##### Brano proposto
Dopo due romanzi storici, sociali e corali, questo libro scritto in prima persona, in cui racconta la sfida all’infelicità di Gaia, bambina e poi adolescente nel vuoto degli anni Duemila, che non riesce a trovare un proprio posto nel mondo, ha rappresentato un po’ una svolta. In Gaia sale la rabbia, la violenza, ha una famiglia disastrata, un rapporto difficile con la madre Antonia, un padre disabile e si muove tra Roma e Anguillara Sabazia, sul lago di Bracciano.
Che cosa pensi abbia conquistato i lettori di questo libro? “E’ la prima volta che intercetto un pubblico intorno alla mia età, più giovane di me, dai 35 anni in giù, che in qualche modo si è un po’ rivisto in questo romanzo, in questo tipo di adolescenza e frustrazione. Il passaparola tra le persone delle mie età ha aiutato molto anche il lavoro dei librai e delle libraie”.
##########
*Da fare*:
1. Ricopia dal brano sul romanzo di Gaia la parte compresa tra "Dopo due romanzi" e "lago di Bracciano.", estremi inclusi.
2. Riassumi in due frasi il brano sul romanzo di Gaia.
##### Dati forniti
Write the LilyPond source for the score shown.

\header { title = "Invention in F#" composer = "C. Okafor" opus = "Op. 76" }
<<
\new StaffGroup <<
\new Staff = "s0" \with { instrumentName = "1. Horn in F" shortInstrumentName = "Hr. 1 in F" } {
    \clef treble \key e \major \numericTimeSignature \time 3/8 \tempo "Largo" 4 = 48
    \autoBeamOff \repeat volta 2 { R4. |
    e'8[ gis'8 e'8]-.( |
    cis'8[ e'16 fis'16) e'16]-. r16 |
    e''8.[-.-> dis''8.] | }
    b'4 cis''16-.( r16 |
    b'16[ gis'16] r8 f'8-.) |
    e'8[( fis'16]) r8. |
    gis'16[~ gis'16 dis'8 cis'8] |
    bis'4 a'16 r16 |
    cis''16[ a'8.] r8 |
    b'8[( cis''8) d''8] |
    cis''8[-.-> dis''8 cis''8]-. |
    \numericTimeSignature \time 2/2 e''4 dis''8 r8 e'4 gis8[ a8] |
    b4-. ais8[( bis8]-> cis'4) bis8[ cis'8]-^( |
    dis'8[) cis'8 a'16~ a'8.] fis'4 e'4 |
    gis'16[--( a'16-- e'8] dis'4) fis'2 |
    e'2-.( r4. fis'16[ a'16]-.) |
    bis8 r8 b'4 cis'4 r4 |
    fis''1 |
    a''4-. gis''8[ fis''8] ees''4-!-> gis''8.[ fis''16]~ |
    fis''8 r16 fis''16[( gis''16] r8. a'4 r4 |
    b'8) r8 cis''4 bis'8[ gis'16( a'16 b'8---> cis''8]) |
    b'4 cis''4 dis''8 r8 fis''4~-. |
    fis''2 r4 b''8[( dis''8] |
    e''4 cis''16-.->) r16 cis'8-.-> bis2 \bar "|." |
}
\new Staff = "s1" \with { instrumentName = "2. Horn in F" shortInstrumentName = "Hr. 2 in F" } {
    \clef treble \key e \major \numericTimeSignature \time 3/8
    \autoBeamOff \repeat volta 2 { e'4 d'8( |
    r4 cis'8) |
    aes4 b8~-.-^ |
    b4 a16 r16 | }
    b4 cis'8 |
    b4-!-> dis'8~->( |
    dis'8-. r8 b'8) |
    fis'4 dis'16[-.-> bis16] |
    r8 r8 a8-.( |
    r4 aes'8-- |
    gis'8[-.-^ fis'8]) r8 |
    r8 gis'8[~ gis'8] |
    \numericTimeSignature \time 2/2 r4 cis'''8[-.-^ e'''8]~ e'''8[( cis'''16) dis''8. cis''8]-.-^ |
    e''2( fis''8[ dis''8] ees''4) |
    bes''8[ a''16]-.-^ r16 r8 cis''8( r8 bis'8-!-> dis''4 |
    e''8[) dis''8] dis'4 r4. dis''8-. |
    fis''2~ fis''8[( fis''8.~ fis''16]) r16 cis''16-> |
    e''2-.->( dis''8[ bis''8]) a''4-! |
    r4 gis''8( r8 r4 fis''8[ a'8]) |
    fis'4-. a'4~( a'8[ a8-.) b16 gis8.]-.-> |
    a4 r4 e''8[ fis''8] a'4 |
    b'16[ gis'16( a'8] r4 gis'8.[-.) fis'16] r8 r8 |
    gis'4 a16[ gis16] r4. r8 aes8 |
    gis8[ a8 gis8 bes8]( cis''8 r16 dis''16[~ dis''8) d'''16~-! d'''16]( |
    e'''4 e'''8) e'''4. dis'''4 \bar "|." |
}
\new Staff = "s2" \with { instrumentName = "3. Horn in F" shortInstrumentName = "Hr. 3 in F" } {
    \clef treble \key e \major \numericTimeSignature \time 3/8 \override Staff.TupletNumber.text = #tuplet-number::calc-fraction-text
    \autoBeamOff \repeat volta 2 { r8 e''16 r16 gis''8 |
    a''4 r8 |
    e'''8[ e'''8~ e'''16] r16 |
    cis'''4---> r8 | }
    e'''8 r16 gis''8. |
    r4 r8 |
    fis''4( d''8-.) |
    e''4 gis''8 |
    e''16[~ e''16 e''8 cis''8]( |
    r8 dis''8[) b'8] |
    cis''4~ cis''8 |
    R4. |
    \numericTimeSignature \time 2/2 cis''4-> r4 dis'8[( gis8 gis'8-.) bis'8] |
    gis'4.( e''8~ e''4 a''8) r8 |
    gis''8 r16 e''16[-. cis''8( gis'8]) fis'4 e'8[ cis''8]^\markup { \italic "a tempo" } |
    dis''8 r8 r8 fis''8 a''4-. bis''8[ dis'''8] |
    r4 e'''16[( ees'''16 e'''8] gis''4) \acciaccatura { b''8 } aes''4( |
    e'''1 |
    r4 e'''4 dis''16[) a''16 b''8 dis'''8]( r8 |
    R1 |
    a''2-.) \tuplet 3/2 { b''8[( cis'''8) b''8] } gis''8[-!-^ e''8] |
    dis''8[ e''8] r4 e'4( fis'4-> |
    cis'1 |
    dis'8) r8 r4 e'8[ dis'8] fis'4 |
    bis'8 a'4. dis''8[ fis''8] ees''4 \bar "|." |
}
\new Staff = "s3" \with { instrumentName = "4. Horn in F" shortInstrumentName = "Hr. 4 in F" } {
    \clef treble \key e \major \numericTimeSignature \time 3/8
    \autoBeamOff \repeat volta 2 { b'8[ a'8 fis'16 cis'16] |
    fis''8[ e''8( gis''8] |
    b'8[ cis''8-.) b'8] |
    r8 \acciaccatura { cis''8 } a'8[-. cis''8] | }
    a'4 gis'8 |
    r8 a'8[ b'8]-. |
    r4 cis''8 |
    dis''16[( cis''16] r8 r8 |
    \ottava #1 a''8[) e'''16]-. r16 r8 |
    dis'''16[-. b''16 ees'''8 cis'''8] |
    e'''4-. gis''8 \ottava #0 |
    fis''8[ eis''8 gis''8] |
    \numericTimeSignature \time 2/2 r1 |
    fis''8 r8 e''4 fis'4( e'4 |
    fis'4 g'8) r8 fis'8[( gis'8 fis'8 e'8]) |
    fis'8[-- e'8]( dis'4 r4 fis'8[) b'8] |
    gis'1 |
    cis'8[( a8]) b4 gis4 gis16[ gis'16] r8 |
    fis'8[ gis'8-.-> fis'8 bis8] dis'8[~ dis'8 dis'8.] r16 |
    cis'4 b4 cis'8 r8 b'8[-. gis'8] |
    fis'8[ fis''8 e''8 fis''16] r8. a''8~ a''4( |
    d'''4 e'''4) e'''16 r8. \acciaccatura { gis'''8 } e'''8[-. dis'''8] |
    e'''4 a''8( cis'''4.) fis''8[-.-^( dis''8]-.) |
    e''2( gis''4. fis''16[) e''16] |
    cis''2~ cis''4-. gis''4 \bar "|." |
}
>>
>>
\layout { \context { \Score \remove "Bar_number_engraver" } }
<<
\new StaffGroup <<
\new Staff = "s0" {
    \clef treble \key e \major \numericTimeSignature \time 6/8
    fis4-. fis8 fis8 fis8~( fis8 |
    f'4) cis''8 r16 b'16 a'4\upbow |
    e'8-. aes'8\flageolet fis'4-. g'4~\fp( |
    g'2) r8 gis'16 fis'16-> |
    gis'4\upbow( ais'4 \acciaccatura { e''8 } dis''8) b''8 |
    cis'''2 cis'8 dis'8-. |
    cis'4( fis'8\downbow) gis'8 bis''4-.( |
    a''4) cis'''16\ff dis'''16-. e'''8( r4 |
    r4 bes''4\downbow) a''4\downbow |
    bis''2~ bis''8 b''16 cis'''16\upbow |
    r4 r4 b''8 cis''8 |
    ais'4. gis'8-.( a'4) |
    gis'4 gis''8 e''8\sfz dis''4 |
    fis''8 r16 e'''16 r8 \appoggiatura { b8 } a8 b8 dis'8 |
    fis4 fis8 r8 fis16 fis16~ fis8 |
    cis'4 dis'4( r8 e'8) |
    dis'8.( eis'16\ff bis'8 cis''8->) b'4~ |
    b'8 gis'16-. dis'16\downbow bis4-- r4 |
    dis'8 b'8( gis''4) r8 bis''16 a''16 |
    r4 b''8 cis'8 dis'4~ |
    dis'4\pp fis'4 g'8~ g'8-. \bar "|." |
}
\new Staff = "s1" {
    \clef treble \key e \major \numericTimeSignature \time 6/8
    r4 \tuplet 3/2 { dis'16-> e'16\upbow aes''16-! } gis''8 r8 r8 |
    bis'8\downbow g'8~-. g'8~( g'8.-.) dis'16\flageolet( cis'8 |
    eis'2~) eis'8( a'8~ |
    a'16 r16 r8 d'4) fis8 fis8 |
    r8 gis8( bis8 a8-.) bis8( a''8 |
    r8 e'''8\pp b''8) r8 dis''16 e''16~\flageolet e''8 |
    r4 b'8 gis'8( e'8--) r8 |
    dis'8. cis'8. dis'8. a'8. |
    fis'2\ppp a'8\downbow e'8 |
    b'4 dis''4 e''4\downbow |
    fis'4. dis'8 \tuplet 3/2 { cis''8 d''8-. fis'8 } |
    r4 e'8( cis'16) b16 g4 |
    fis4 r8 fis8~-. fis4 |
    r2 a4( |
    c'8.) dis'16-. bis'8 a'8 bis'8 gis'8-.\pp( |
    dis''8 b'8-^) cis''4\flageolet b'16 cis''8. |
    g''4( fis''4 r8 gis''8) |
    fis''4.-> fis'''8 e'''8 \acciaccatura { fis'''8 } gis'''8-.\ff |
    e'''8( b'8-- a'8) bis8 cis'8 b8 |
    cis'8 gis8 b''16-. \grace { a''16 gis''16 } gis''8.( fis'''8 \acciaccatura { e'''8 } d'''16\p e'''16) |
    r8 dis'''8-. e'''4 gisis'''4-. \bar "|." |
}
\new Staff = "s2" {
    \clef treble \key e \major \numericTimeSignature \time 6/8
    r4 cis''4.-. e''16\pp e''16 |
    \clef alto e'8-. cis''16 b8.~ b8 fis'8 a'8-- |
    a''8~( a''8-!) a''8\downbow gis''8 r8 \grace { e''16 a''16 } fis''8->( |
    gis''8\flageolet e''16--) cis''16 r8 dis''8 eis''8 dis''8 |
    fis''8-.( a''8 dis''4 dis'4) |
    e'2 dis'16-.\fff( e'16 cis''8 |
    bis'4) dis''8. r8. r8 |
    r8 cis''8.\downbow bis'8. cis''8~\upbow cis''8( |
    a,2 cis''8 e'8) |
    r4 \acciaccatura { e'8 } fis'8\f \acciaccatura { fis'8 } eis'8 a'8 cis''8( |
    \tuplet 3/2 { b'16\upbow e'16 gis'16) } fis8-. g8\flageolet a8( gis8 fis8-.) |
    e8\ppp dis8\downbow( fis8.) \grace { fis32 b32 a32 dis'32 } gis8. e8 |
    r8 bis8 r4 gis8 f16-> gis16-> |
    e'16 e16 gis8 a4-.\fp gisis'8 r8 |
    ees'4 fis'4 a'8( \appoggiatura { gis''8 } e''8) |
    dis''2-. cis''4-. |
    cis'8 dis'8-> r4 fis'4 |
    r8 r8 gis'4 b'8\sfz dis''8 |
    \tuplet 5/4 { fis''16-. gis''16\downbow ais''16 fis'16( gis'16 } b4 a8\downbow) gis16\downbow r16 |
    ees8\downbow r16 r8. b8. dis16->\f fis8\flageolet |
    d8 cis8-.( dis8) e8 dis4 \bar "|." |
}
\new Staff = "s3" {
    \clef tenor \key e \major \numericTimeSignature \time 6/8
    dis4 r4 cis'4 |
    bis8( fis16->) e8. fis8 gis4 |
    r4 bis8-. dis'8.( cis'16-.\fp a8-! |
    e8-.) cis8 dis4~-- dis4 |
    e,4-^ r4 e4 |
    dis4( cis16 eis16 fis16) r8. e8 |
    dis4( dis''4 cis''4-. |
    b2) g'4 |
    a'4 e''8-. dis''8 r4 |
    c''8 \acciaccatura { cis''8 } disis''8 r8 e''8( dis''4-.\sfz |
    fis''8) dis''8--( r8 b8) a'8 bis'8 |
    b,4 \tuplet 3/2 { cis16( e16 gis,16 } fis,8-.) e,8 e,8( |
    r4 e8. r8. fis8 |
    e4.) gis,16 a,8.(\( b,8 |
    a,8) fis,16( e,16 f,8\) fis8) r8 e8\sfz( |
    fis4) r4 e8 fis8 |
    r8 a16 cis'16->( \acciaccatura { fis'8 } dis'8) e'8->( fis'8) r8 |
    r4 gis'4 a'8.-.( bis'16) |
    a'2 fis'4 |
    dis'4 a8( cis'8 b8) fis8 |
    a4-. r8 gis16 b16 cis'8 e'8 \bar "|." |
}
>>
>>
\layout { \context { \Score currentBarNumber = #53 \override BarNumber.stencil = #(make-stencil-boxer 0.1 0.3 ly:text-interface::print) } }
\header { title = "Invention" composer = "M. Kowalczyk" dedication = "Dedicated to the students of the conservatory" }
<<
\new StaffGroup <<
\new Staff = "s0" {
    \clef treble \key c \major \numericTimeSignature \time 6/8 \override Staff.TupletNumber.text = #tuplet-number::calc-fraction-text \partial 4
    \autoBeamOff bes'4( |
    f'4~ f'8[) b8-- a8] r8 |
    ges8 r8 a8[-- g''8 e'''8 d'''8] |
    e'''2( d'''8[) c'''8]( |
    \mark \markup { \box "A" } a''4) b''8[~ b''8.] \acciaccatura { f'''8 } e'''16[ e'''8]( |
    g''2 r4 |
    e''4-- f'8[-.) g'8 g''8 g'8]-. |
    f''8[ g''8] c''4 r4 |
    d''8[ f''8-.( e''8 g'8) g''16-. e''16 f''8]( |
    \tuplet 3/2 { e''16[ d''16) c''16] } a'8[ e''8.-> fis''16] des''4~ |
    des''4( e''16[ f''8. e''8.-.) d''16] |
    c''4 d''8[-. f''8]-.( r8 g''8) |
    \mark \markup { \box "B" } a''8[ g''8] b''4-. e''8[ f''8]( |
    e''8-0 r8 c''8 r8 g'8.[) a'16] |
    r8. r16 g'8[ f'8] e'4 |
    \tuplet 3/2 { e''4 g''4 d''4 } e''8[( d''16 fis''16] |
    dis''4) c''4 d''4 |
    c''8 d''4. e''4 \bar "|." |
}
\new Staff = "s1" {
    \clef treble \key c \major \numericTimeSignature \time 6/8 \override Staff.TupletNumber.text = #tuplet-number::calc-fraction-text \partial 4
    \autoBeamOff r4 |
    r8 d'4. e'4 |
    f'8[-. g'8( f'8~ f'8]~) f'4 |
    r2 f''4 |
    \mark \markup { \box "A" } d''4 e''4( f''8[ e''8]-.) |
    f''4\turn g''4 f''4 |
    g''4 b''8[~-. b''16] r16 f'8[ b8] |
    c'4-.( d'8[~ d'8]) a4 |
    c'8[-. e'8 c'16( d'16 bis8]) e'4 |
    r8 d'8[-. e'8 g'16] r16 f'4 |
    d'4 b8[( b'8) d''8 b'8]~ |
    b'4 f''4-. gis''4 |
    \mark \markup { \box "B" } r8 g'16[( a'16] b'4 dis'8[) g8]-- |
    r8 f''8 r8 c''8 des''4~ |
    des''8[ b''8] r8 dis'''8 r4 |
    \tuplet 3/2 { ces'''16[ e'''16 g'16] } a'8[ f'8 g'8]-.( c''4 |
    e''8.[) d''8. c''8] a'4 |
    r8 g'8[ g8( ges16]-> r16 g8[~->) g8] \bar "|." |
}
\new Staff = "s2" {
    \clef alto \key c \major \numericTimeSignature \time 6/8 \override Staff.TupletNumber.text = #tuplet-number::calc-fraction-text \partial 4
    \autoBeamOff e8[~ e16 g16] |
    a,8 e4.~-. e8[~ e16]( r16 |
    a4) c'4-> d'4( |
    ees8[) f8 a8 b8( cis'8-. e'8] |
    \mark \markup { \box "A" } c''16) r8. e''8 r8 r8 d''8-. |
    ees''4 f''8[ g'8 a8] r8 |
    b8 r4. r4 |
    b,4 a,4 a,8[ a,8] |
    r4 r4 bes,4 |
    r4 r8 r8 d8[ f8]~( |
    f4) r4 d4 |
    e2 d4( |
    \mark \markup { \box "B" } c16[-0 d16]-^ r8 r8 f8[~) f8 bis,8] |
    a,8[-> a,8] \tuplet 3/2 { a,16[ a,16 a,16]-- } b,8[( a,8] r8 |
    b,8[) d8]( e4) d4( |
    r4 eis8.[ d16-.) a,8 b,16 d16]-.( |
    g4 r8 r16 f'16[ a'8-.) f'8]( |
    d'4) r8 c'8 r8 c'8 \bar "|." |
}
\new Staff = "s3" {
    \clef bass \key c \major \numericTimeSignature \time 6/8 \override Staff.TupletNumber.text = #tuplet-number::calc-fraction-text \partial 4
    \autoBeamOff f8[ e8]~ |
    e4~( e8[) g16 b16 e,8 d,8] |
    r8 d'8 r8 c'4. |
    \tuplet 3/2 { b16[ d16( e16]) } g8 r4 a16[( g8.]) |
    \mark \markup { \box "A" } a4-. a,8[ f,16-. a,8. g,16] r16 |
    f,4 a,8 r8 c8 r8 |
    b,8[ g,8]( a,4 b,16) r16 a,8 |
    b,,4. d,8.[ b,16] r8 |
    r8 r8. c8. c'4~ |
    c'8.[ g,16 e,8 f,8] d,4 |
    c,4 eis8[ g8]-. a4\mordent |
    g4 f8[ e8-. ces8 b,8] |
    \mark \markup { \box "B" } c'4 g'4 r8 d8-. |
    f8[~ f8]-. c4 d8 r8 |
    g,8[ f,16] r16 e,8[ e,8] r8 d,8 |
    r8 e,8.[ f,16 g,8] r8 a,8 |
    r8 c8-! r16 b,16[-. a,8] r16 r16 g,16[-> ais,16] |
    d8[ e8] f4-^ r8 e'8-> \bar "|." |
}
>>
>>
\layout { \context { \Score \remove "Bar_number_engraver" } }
##########
*Soluzioni*:
1.
Dopo due romanzi storici, sociali e corali, questo libro scritto in prima persona, in cui racconta la sfida all’infelicità di Gaia, bambina e poi adolescente nel vuoto degli anni Duemila, che non riesce a trovare un proprio posto nel mondo, ha rappresentato un po’ una svolta. In Gaia sale la rabbia, la violenza, ha una famiglia disastrata, un rapporto difficile con la madre Antonia, un padre disabile e si muove tra Roma e Anguillara Sabazia, sul lago di Bracciano.

2. Scritto in prima persona dopo due romanzi storici, sociali e corali, il libro ha segnato una svolta: racconta la sfida all'infelicità di Gaia, bambina e poi adolescente negli anni Duemila, che non trova il proprio posto nel mondo, ha una famiglia disastrata, un rapporto difficile con la madre Antonia e un padre disabile, e si muove tra Roma e Anguillara Sabazia. Per la prima volta il romanzo ha raggiunto un pubblico dai 35 anni in giù, che si è rivisto in quel tipo di adolescenza e frustrazione, e il passaparola ha aiutato molto anche il lavoro di librai e libraie.